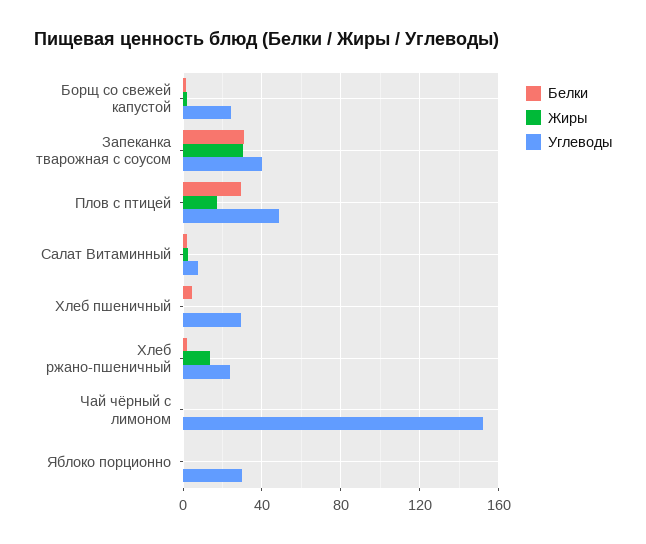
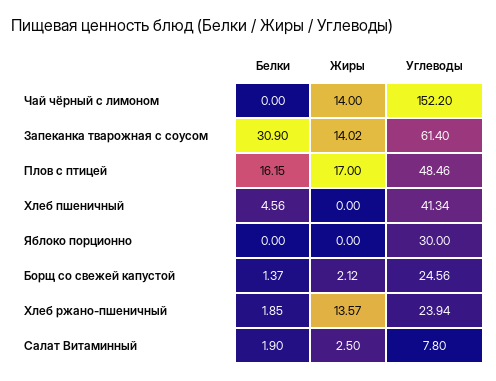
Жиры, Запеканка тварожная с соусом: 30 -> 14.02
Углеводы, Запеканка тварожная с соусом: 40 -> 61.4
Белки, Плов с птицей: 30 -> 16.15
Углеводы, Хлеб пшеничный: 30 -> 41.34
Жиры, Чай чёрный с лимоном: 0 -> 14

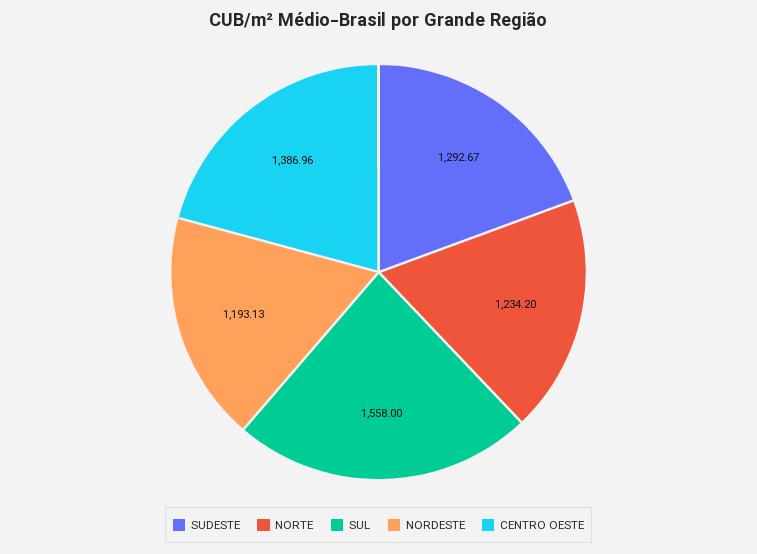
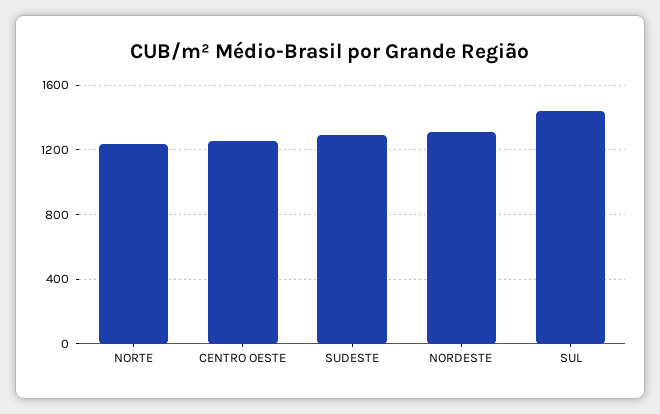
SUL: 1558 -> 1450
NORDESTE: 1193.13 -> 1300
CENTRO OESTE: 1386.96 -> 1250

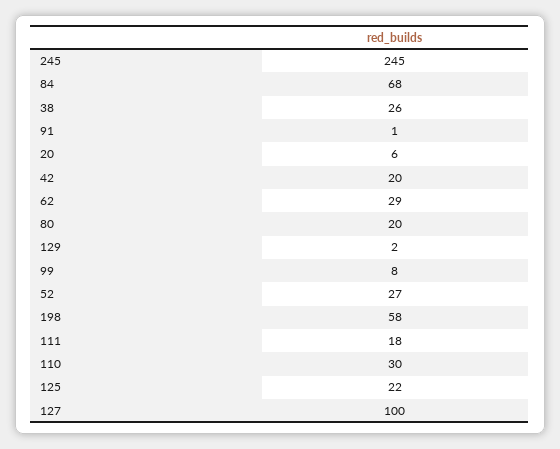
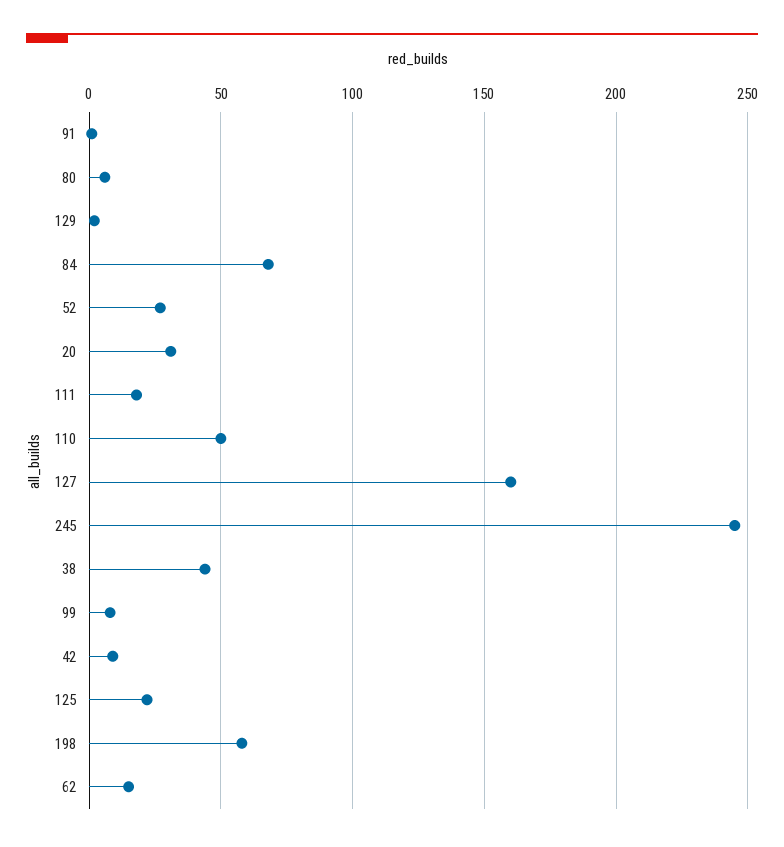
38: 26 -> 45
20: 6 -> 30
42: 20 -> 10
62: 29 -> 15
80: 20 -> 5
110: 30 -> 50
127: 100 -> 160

## WORK REQUEST
With pictures left out, print the lines of the material above from the line containing "Жиры, Чай чёрный с лимоном: 0 -> 14" through its last line, exactly and nothing more.

## WRITTEN ANSWER
Жиры, Чай чёрный с лимоном: 0 -> 14

SUL: 1558 -> 1450
NORDESTE: 1193.13 -> 1300
CENTRO OESTE: 1386.96 -> 1250

38: 26 -> 45
20: 6 -> 30
42: 20 -> 10
62: 29 -> 15
80: 20 -> 5
110: 30 -> 50
127: 100 -> 160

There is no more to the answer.